Philippine Twitter and Facebook feeds were flooded Tuesday with Winnie the Pooh memes in a winking expression of anti-China sentiment stirred by President Xi Jinping’s state visit to Manila.

The self-described “bear of very little brain” has been used in the past on social media to poke fun at portly Xi, a joke that has drawn crackdowns from Beijing’s censors.

In one clip posted Tuesday, Pooh bows before a mirror while “Hail Satan” flashes across the screen, in another he floats near an artificial island built by Beijing in the disputed South ChinaSea.

YouTube video

“Because Winnie the Pooh is banned in China because he’s the spitting image of Xi Jinping, let’s protest his presence by posting memes and photos of him with his (lookalike),” Facebook user Wilfredo Garrido wrote.

Many Filipinos resent Beijing’s claim over most of the South China Sea, which an international tribunal ruled in 2016 was without basis.

The dispute led to a freeze in Beijing-Manila ties, but all that changed when Rodrigo Duterte won the presidency shortly before the judgement was handed down.

He has opted to set the key ruling aside in order to pursue billions in trade and investment from China, which many Filipinos see as a frittering away of territory that is rightfully theirs.

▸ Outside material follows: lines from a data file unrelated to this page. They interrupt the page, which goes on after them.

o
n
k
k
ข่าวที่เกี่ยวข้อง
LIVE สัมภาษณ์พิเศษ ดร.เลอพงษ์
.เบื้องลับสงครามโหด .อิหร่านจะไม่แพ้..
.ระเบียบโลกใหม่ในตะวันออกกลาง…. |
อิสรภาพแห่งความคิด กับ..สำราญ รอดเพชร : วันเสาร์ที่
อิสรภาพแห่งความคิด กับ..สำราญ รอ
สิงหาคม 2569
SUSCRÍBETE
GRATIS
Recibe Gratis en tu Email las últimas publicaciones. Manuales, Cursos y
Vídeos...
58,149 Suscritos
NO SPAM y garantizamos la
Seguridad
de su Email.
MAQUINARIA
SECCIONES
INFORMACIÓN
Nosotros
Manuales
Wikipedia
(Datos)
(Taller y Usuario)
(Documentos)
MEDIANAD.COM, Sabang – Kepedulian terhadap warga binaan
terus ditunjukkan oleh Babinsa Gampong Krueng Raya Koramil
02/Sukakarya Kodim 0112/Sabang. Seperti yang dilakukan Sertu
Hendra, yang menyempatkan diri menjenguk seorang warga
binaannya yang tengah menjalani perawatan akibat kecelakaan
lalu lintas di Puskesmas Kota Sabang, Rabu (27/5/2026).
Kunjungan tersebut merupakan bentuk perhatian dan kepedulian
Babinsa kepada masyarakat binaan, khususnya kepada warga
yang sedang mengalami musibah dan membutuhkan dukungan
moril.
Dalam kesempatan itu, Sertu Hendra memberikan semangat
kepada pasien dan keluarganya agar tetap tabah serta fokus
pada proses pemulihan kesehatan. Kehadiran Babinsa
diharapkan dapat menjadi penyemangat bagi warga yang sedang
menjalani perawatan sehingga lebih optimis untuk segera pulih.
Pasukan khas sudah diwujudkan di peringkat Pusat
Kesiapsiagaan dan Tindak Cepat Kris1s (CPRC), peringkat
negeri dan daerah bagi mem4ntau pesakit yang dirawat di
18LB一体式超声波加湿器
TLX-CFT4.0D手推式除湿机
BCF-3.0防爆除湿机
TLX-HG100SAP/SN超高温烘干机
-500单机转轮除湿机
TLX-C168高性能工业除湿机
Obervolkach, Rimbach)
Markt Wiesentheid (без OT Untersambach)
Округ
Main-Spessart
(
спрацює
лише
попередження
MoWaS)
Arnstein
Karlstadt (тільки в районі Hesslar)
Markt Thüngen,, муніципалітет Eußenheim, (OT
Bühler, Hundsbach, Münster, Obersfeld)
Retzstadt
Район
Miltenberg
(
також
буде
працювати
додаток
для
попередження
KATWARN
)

Comparisons between Xi and Pooh first emerged in 2013, after Chinese social media users began circulating a pair of pictures that placed an image of Pooh and his slender tiger friend “Tigger” beside a photograph of Xi walking with then-US President Barack Obama.

In 2014, a photographed handshake between Xi and Japanese Prime Minister Shinzo Abe was matched with an image of Pooh gripping the hoof of his gloomy donkey friend Eeyore.

winnie the pooh xi jinping
Photo: Global Risk Insights

And in 2015, the political analysis portal Global Risk Insights called a picture of Xi standing up through the roof of a parade car paired with an image of a Winnie the Pooh toy car “China’s most censored photo” of the year.